[SUPPLIED RECORDS — start]
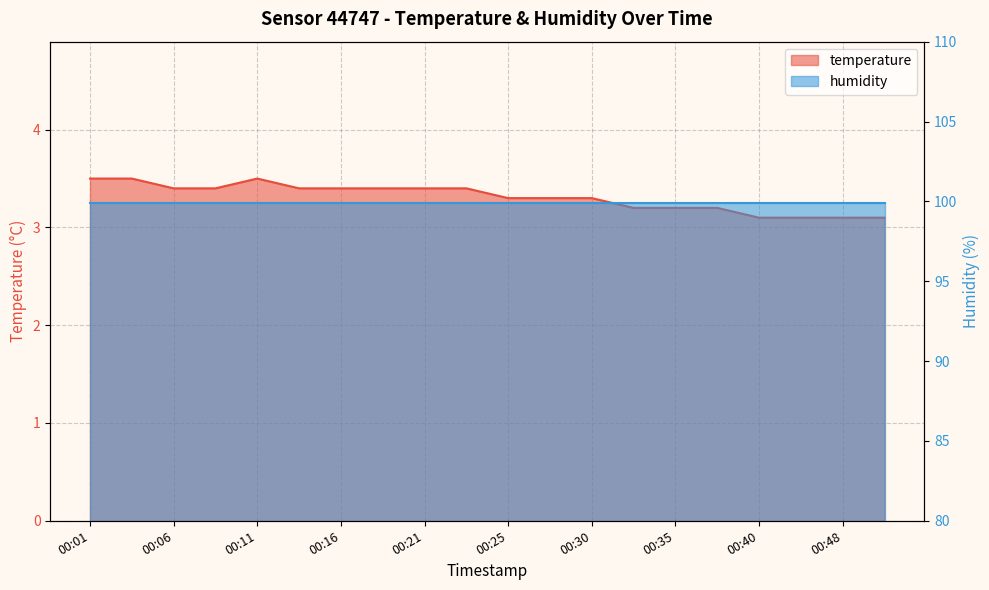

What is the change in value from 00:01 to 00:50?

-0.4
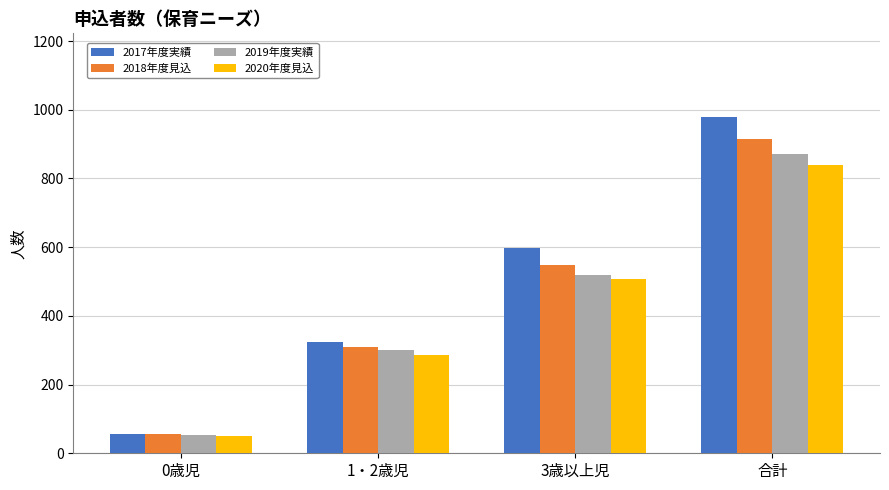

List the series in order of their overall mean, highest first.

2017年度実績, 2018年度見込, 2019年度実績, 2020年度見込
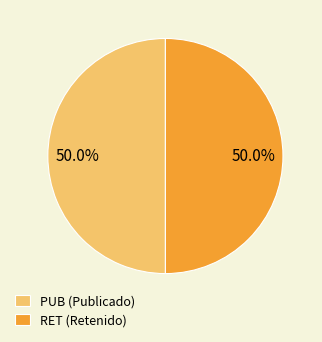

To the nearest percent, what is the average slice percentage?

50%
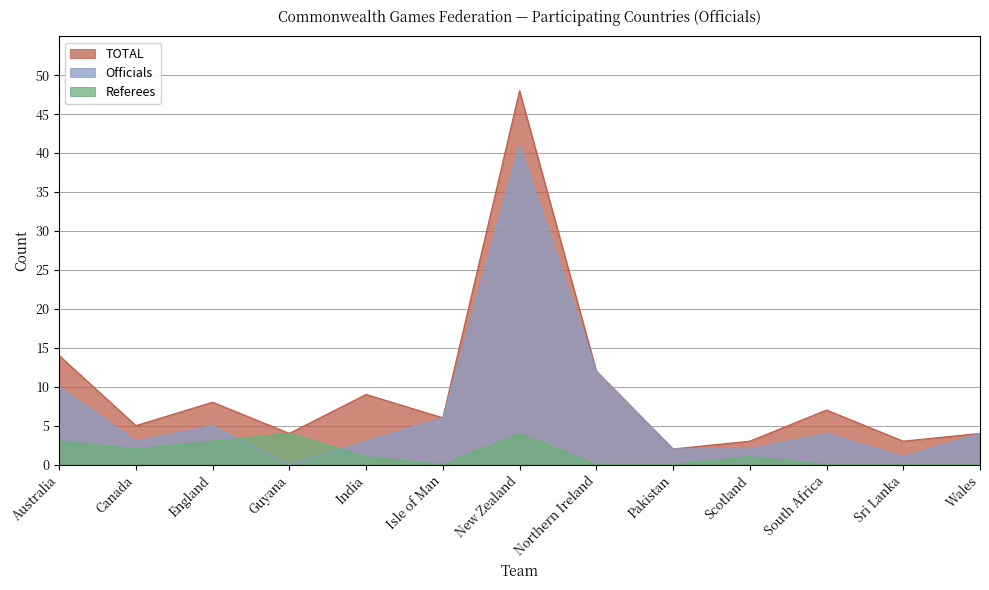

Where is the first local minimum for Referees?

Canada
[SUPPLIED RECORDS — finish]
Rewrite the lines from the one containing "List the series" up to and including the last line of the entries as a numbered list, omitting blank lines. Leave the pictures out of the answer.

EXERCISE RESULT:
1. List the series in order of their overall mean, highest first.
2. 2017年度実績, 2018年度見込, 2019年度実績, 2020年度見込
3. To the nearest percent, what is the average slice percentage?
4. 50%
5. Where is the first local minimum for Referees?
6. Canada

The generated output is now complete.